* _Work required_
Find the lines below that contain the word "vent" and count them. Only the number should be given.

*** Opening Records for this task ***

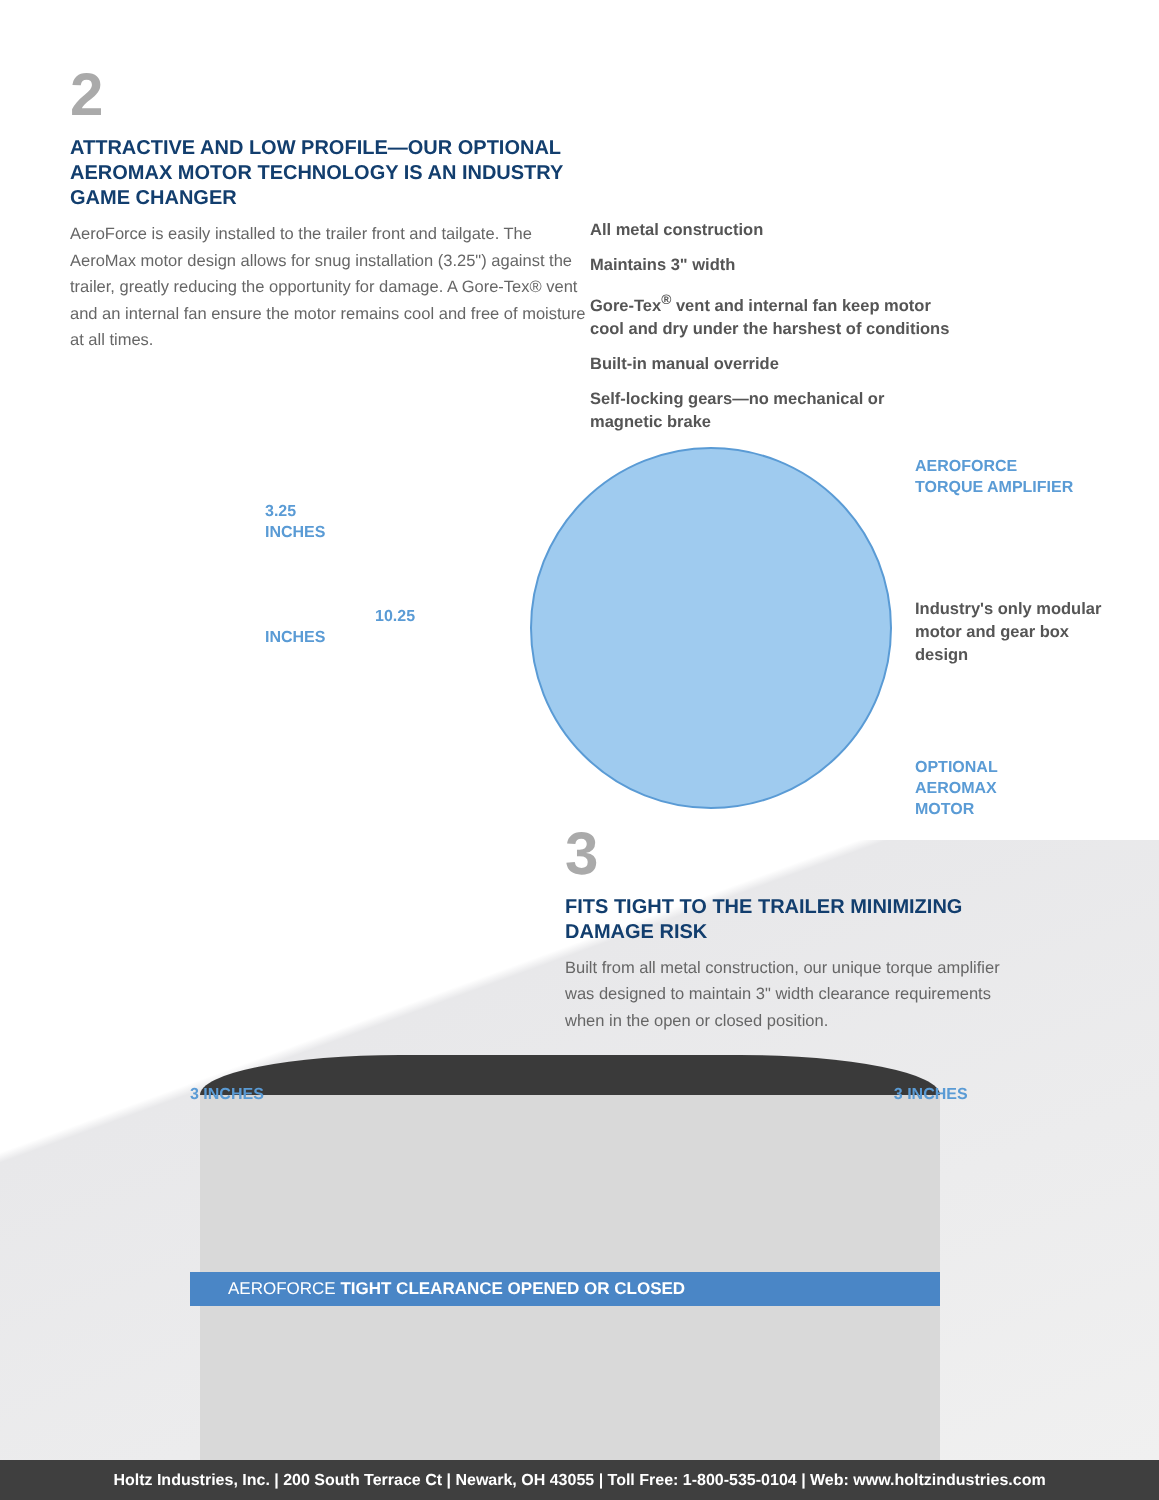2
ATTRACTIVE AND LOW PROFILE—OUR OPTIONAL AEROMAX MOTOR TECHNOLOGY IS AN INDUSTRY GAME CHANGER
AeroForce is easily installed to the trailer front and tailgate. The AeroMax motor design allows for snug installation (3.25") against the trailer, greatly reducing the opportunity for damage. A Gore-Tex® vent and an internal fan ensure the motor remains cool and free of moisture at all times.
All metal construction
Maintains 3" width
Gore-Tex<sup>®</sup> vent and internal fan keep motor
cool and dry under the harshest of conditions
Built-in manual override
Self-locking gears—no mechanical or
magnetic brake
3.25
INCHES
10.25 INCHES
AEROFORCE
TORQUE AMPLIFIER
Industry's only modular motor and gear box design
OPTIONAL
AEROMAX
MOTOR
3
FITS TIGHT TO THE TRAILER MINIMIZING DAMAGE RISK
Built from all metal construction, our unique torque amplifier was designed to maintain 3" width clearance requirements when in the open or closed position.
3 INCHES 3 INCHES
AEROFORCE TIGHT CLEARANCE OPENED OR CLOSED
Holtz Industries, Inc. | 200 South Terrace Ct | Newark, OH 43055 | Toll Free: 1-800-535-0104 | Web: www.holtzindustries.com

*** Closing Records for this task ***

* _Problem solution_
2